SSDL in “Architectural Styles for Web Services”

This short article on “Architectural Styles for Web Services” mentions SSDL and MEST. Jim Alateras demonstrates how a simple Web Service could be described using WSDL, implemented using HTTP, and described using SSDL.The problem at hand makes SSDL look remarkably similar to WSDL. Indeed, the equivalent SSDL would be something like this (using the MEP SSDL Protocol Framework):

<?xml version="1.0" encoding="utf-8" ?>
<ssdl:contract xmlns:ssdl="urn:ssdl:v1" targetNamespace="urn:WorkManagerWebService:contract">
   <ssdl:schemas>
      <!- ->
   </ssdl:schemas>

   <!- Define the messages ->
   <ssdl:messages targetNamespace="urn:WorkManagerWebService:messages">
      <ssdl:message name="WorkItemCreateRequestMsg">
         <ssdl:body ref="s:WorkItemCreateRequestBody"/>
      </ssdl:message>

      <ssdl:message name="WorkItemMsg">
         <ssdl:body ref="s:WorkItemBody" />
      </ssdl:message>

      <ssdl:message name="WorkListRequestMsg">
         <ssdl:body ref="s:WorkListRequestBody"/>
      </ssdl:message>

      <ssdl:message name="WorkListMsg">
         <ssdl:body ref="s:WorkListBody" />
      </ssdl:message>

      <!- ->
   </ssdl:messages>

   <ssdl:protocols>
      <!- Define the MEPs ->
      <ssdl:protocol targetNamespace="urn:WorkManagerWebService:protocol"
                     xmlns:mep="urn:ssdl:mep:v1"
                     xmlns:msg="urn:WorkManagerWebService:messages">
         <mep:in-out>
            <ssdl:msgref ref="msg:WorkItemCreateRequestMsg" direction="in" />
            <ssdl:msgref ref="msg:WorkItemMsg" direction="out" />
         </mep:in-out>

         <mep:in-out>
            <ssdl:msgref ref="msg:MyWorkListRequestMsg" direction="in" />
            <ssdl:msgref ref="msg:MyWorkListMsg" direction="out" />
         </mep:in-out>
         <!- ->
      </ssdl:protocol>
   </ssdl:protocols>
</ssdl:contract>

This is a classic example of a Web Service implementing a request-response pattern or classic RPC-style.

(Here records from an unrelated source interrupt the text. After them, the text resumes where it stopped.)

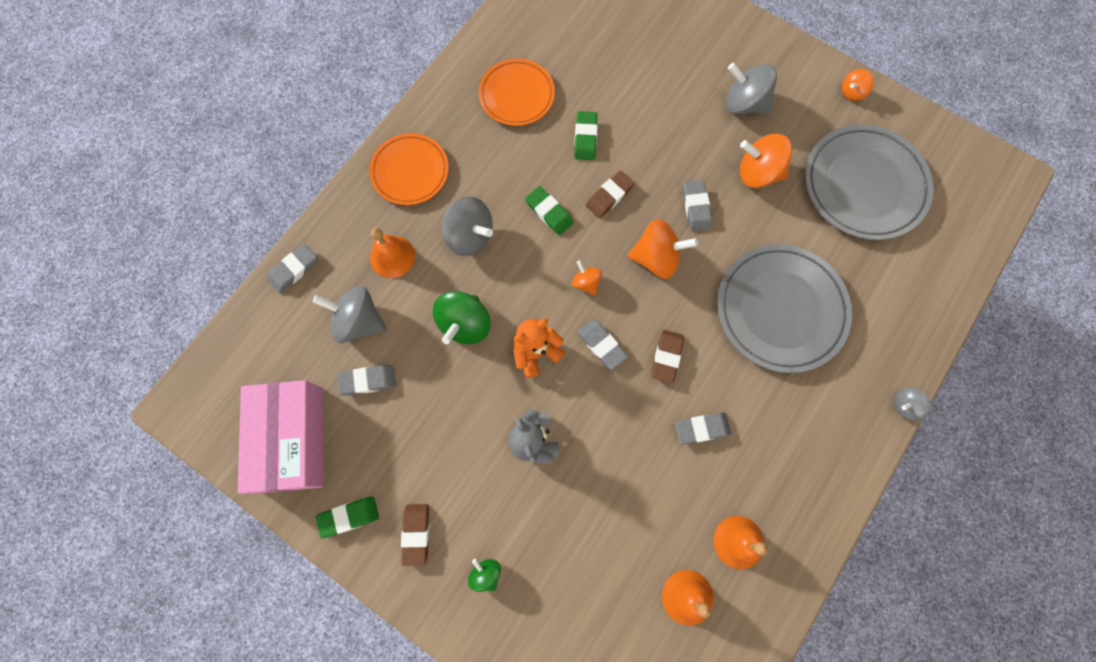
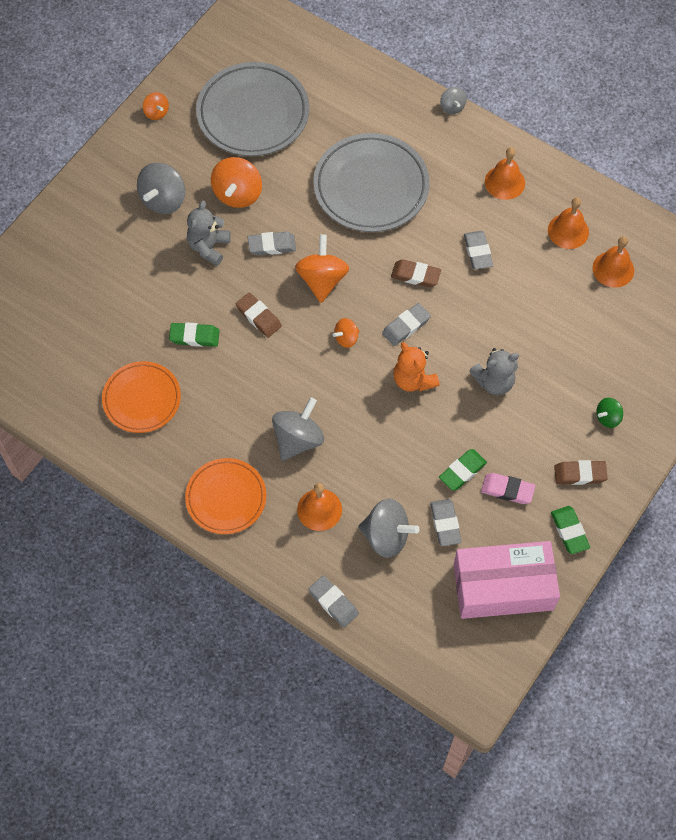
camera: 90 degrees left, 10 degrees down
(359, 321) = (386, 536): grey spinning top -> grey spinning top turned 90 degrees counterclockwise
(402, 449) = (507, 490): none -> pink eraser
(465, 324) = (388, 441): green spinning top -> none
(549, 212) = (274, 369): green eraser -> green eraser (462, 471)
(690, 147) = (209, 247): none -> grey teddy bear
(802, 465) = (504, 182): none -> orange bell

Both WSDL and REST/HTTP services can easily cope with this. However, the great value of SSDL is shown when we want to do more than RPC-style Web Services. For example, let’s say that we wanted to let the consumers of the “Work Manager” Web Service know about our messaging behaviour, the relationship between the interactions.

<?xml version="1.0" encoding="utf-8" ?>
<ssdl:contract xmlns:ssdl="urn:ssdl:v1"
               targetNamespace="urn:WorkManagerWebService:contract">
   <!- ->
   <ssdl:protocols>
      <!- Define the MEPs ->
      <ssdl:protocol targetNamespace="urn:WorkManagerWebService:protocol"
                     xmlns:csp="urn:ssdl:csp:v1"
                     xmlns:msg="urn:WorkManagerWebService:messages">
         <csp:process>
            <csp:sequence>
               <ssdl:msgref ref="msg:WorkItemCreateRequestMsg"
                            direction="in" />
               <ssdl:msgref ref="msg:WorkItemMsg" direction="out" />

               <csp:d-choice>
                  <csp:sequence>
                     <ssdl:msgref ref="msg:MyWorkListRequestMsg"
                                  direction="in" />
                     <ssdl:msgref ref="msg:MyWorkListMsg"
                                  direction="out" />
                  </csp:sequence>

                  <csp:sequence>
                     <ssdl:msgref ref="msg:ParticipantWorkListRequestMsg"
      direction="in" />
                     <ssdl:msgref ref="msg:ParticipantWorkListMsg"
      direction="out" />
                  </csp:sequence>
               </csp:d-choice>
            </csp:sequence>
         </csp:process>
         <!- ->
      </ssdl:protocol>
   </ssdl:protocols>
</ssdl:contract>

What the above says (using the CSP SSDL protocol framework) is that our Web Service supports the following sequence of interactions: A consumer of this service (within a particular interaction context) has to first send WorkItemCreateRequestMsg and only then can choose to send a MyWorkListRequestMsg or a ParticipantWorkListRequestMsg. There is no point in trying to send a MyWorkListRequestMsg first. We think that this is a cool way of capturing the semantics of a Web Service’s messaging behaviour.

At the moment there are 4 protocol frameworks available but more can be defined to meet different needs.